Whispers in the power corridors suggest that sooner or later, the sleuths will land on Kejriwal's doorstep. His home and office have been raided in the past. AAP leaders claim the arrested leaders are being "tortured" and pressured to name Kejriwal in the liquor scam. But Kejriwal is one of the country's tallest leaders and it will not be easy for the agencies to touch him. The liquor scam has undoubtedly dented his image but a large section of people is not willing to accept any corruption smear against Kejriwal, an IIT alumnus and former bureaucrat.
There is also a perception that AAP leaders are being victimised by the Modi government because the party handed humiliating defeats to the BJP, not once but twice in Delhi, and even wrested the civic body MCD from the BJP. The overwhelming victory in Punjab and AAP's entry in Gujarat have also catalysed the probe agencies' action.
Kejriwal can potentially emerge as a serious challenger to Modi, and AAP can pose a threat to the BJP nationally, having shown a propensity to use Hindutva symbols to connect with Hindu voters.
Unlike other opposition leaders, Kejriwal and his team have no hesitation in shouting 'Jai Shri Ram' from a public platform. His government has promised to transport senior citizens to Ayodhya for Lord Ram's Darshan (viewing).
Kejriwal's talent for using social media platforms is legendary. He might not have the luxury of institutional memory, but he has mastered the art of hardcore politics. That is why many feel he is a bigger threat to Modi than Rahul Gandhi. It is in this context that Kejriwal and his party have realised that being soft on Modi won't lead them anywhere. It damages their USP as a party that loves to call a spade a spade and feeds the narrative that the party has surrendered before Modi and has become the B-Team of BJP.
AAP has also realised that not speaking against Modi has not fetched any dividends. Rather, institutional attacks on the AAP government in Delhi have increased exponentially. If AAP faced trouble during Najeeb Jung and Anil Baijal's stints as Lieutenant Governor (LG), after VK Saxena's takeover it is war.
Manish Sisodia's arrest was the tipping point. Kejriwal has lost all hope of mending relationships with Modi. He is left with two options - either leave the battle without fighting or go down fighting. He has chosen the second option and the Adani issue has come at the most opportune time. After his initial hesitation, he jumped in.

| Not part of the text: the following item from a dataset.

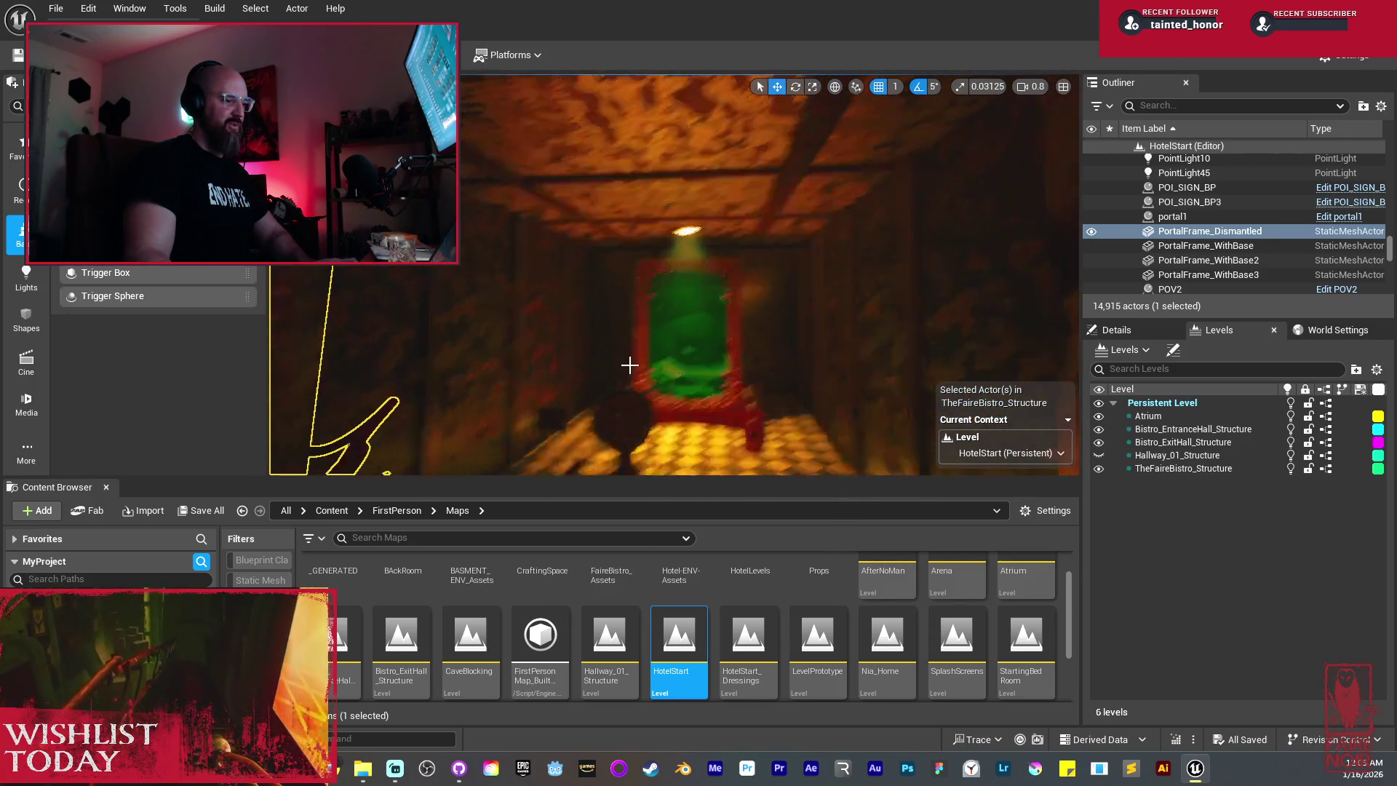
drag(722, 343, 689, 338)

There is no doubt that Rahul Gandhi has taken the lead and he should be credited for making the Adani issue a national talking point. He is also paying the price. He lost his membership of parliament. Yet, he is not willing to surrender before Modi. In Kejriwal, now Rahul Gandhi has an ally who is more articulate and social media savvy.

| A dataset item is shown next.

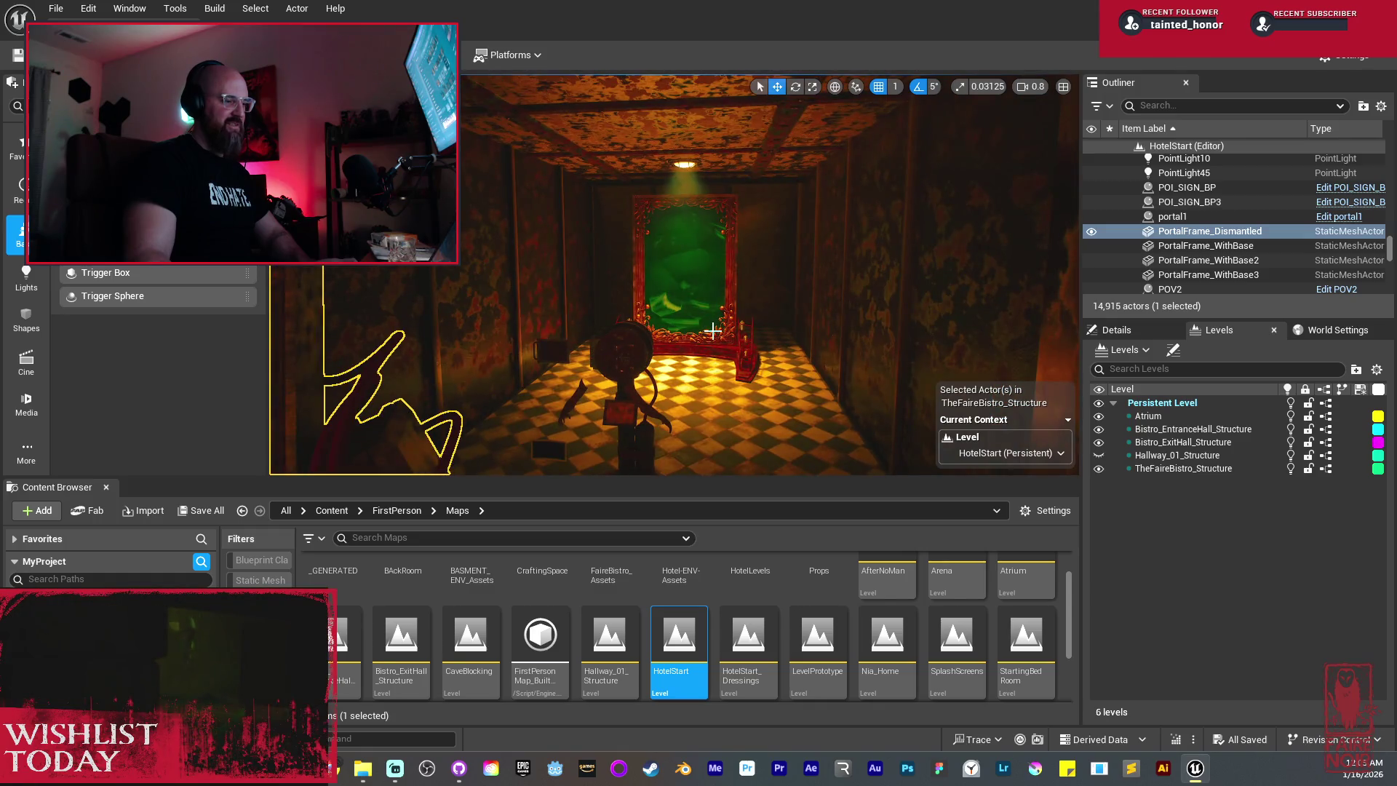
drag(415, 324, 419, 305)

Kejriwal's full-throated personal attack on Modi in the Delhi assembly is calculated. He has three objectives in mind.
One, if the agencies grab him in the future, he can project himself as a martyr who is paying the price for raising an issue in the larger public interest.
Two, it will help him reclaim lost ground in the fight against corruption, which is AAP's core value and the very reason for its existence.

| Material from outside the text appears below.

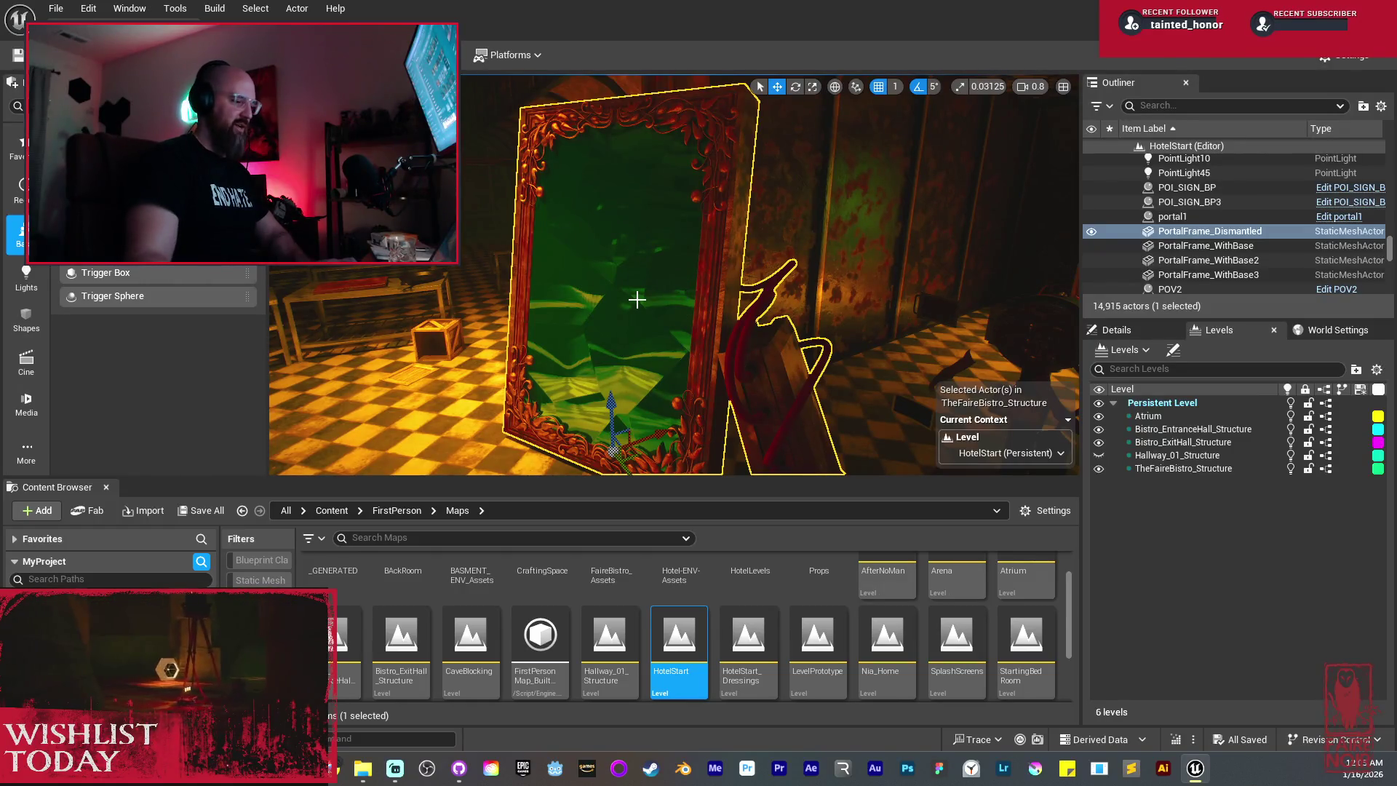
drag(636, 300, 636, 299)
Step: Deselect the portal frame while facing the red-carpeted corridor toward the lit doorway
key(Escape)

Three, this will further raise his stock among opposition leaders. Why should only Rahul Gandhi have all the fun and credit? This is also Kejriwal's convoluted way of throwing his hat in the ring. Who knows what will happen in the future?
Knowing Modi, this is a dangerous game. This might be a fight to the finish. But Kejriwal has always been a gambler, a great gambler.
(Ashutosh is author of 'Hindu Rashtra' and Editor, satyahindi.com.)
Disclaimer: These are the personal opinions of the author.